- **TASK TO CARRY OUT**: Each record that follows must be given again without alteration.
++++ INPUT MATERIAL
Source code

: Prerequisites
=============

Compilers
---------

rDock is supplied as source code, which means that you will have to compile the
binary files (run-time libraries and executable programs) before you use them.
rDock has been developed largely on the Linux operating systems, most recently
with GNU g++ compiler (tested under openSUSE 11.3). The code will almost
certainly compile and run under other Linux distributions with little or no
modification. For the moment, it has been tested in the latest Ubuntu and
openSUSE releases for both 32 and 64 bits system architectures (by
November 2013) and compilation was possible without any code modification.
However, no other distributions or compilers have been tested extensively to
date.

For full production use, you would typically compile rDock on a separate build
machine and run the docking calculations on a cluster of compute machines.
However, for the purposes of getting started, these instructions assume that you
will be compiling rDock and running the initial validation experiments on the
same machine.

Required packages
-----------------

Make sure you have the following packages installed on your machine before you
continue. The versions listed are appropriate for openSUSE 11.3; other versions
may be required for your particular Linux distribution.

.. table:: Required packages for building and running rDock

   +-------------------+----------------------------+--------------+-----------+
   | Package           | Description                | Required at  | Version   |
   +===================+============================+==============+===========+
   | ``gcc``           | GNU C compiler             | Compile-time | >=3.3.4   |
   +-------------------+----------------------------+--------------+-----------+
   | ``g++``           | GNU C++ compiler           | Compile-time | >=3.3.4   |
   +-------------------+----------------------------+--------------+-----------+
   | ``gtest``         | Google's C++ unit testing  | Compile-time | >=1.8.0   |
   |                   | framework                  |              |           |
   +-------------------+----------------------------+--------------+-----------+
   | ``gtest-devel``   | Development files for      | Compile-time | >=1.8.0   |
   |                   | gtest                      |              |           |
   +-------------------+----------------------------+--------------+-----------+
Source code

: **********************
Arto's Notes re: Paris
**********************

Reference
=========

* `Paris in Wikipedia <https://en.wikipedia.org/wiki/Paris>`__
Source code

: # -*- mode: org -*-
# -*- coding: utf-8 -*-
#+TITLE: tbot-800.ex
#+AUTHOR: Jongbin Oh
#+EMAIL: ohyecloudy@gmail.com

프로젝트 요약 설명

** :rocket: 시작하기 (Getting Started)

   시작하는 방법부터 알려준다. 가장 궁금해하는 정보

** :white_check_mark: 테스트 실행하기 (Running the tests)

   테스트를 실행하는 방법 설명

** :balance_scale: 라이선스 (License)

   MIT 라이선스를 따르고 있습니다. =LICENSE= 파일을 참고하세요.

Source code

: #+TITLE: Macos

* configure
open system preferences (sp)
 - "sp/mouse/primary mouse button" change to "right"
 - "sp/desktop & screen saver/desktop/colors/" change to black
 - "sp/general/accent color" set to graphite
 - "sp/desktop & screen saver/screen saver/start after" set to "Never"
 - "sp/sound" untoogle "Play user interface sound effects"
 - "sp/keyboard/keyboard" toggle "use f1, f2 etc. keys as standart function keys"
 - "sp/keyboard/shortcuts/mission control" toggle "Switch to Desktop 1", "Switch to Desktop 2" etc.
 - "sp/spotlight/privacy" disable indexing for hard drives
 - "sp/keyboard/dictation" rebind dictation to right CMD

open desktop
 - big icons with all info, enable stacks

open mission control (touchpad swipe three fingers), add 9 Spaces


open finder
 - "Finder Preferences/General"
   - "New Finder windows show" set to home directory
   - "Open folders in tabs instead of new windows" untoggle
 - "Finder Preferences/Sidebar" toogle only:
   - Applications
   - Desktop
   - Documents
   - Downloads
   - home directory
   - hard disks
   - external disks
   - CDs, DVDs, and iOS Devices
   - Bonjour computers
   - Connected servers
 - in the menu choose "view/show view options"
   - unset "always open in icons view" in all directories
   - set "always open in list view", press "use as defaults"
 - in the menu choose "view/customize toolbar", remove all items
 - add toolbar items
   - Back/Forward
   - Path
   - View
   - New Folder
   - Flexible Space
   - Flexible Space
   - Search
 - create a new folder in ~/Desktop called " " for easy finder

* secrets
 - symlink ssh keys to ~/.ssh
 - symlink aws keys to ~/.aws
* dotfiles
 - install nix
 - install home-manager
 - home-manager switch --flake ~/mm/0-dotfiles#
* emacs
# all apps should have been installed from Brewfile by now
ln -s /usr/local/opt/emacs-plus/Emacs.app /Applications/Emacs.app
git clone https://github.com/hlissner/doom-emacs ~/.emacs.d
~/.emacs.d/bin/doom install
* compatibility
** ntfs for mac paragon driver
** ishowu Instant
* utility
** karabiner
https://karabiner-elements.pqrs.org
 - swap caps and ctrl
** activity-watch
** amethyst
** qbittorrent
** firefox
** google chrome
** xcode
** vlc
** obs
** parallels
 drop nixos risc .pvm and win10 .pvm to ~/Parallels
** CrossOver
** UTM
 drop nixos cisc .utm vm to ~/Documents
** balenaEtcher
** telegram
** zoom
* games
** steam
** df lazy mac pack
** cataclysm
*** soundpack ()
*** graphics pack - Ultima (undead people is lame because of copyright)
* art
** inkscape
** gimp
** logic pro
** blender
++++++++
- **RESULT**:
Source code

: Prerequisites
=============

Compilers
---------

rDock is supplied as source code, which means that you will have to compile the
binary files (run-time libraries and executable programs) before you use them.
rDock has been developed largely on the Linux operating systems, most recently
with GNU g++ compiler (tested under openSUSE 11.3). The code will almost
certainly compile and run under other Linux distributions with little or no
modification. For the moment, it has been tested in the latest Ubuntu and
openSUSE releases for both 32 and 64 bits system architectures (by
November 2013) and compilation was possible without any code modification.
However, no other distributions or compilers have been tested extensively to
date.

For full production use, you would typically compile rDock on a separate build
machine and run the docking calculations on a cluster of compute machines.
However, for the purposes of getting started, these instructions assume that you
will be compiling rDock and running the initial validation experiments on the
same machine.

Required packages
-----------------

Make sure you have the following packages installed on your machine before you
continue. The versions listed are appropriate for openSUSE 11.3; other versions
may be required for your particular Linux distribution.

.. table:: Required packages for building and running rDock

   +-------------------+----------------------------+--------------+-----------+
   | Package           | Description                | Required at  | Version   |
   +===================+============================+==============+===========+
   | ``gcc``           | GNU C compiler             | Compile-time | >=3.3.4   |
   +-------------------+----------------------------+--------------+-----------+
   | ``g++``           | GNU C++ compiler           | Compile-time | >=3.3.4   |
   +-------------------+----------------------------+--------------+-----------+
   | ``gtest``         | Google's C++ unit testing  | Compile-time | >=1.8.0   |
   |                   | framework                  |              |           |
   +-------------------+----------------------------+--------------+-----------+
   | ``gtest-devel``   | Development files for      | Compile-time | >=1.8.0   |
   |                   | gtest                      |              |           |
   +-------------------+----------------------------+--------------+-----------+
Source code

: **********************
Arto's Notes re: Paris
**********************

Reference
=========

* `Paris in Wikipedia <https://en.wikipedia.org/wiki/Paris>`__
Source code

: # -*- mode: org -*-
# -*- coding: utf-8 -*-
#+TITLE: tbot-800.ex
#+AUTHOR: Jongbin Oh
#+EMAIL: ohyecloudy@gmail.com

프로젝트 요약 설명

** :rocket: 시작하기 (Getting Started)

   시작하는 방법부터 알려준다. 가장 궁금해하는 정보

** :white_check_mark: 테스트 실행하기 (Running the tests)

   테스트를 실행하는 방법 설명

** :balance_scale: 라이선스 (License)

   MIT 라이선스를 따르고 있습니다. =LICENSE= 파일을 참고하세요.

Source code

: #+TITLE: Macos

* configure
open system preferences (sp)
 - "sp/mouse/primary mouse button" change to "right"
 - "sp/desktop & screen saver/desktop/colors/" change to black
 - "sp/general/accent color" set to graphite
 - "sp/desktop & screen saver/screen saver/start after" set to "Never"
 - "sp/sound" untoogle "Play user interface sound effects"
 - "sp/keyboard/keyboard" toggle "use f1, f2 etc. keys as standart function keys"
 - "sp/keyboard/shortcuts/mission control" toggle "Switch to Desktop 1", "Switch to Desktop 2" etc.
 - "sp/spotlight/privacy" disable indexing for hard drives
 - "sp/keyboard/dictation" rebind dictation to right CMD

open desktop
 - big icons with all info, enable stacks

open mission control (touchpad swipe three fingers), add 9 Spaces


open finder
 - "Finder Preferences/General"
   - "New Finder windows show" set to home directory
   - "Open folders in tabs instead of new windows" untoggle
 - "Finder Preferences/Sidebar" toogle only:
   - Applications
   - Desktop
   - Documents
   - Downloads
   - home directory
   - hard disks
   - external disks
   - CDs, DVDs, and iOS Devices
   - Bonjour computers
   - Connected servers
 - in the menu choose "view/show view options"
   - unset "always open in icons view" in all directories
   - set "always open in list view", press "use as defaults"
 - in the menu choose "view/customize toolbar", remove all items
 - add toolbar items
   - Back/Forward
   - Path
   - View
   - New Folder
   - Flexible Space
   - Flexible Space
   - Search
 - create a new folder in ~/Desktop called " " for easy finder

* secrets
 - symlink ssh keys to ~/.ssh
 - symlink aws keys to ~/.aws
* dotfiles
 - install nix
 - install home-manager
 - home-manager switch --flake ~/mm/0-dotfiles#
* emacs
# all apps should have been installed from Brewfile by now
ln -s /usr/local/opt/emacs-plus/Emacs.app /Applications/Emacs.app
git clone https://github.com/hlissner/doom-emacs ~/.emacs.d
~/.emacs.d/bin/doom install
* compatibility
** ntfs for mac paragon driver
** ishowu Instant
* utility
** karabiner
https://karabiner-elements.pqrs.org
 - swap caps and ctrl
** activity-watch
** amethyst
** qbittorrent
** firefox
** google chrome
** xcode
** vlc
** obs
** parallels
 drop nixos risc .pvm and win10 .pvm to ~/Parallels
** CrossOver
** UTM
 drop nixos cisc .utm vm to ~/Documents
** balenaEtcher
** telegram
** zoom
* games
** steam
** df lazy mac pack
** cataclysm
*** soundpack ()
*** graphics pack - Ultima (undead people is lame because of copyright)
* art
** inkscape
** gimp
** logic pro
** blender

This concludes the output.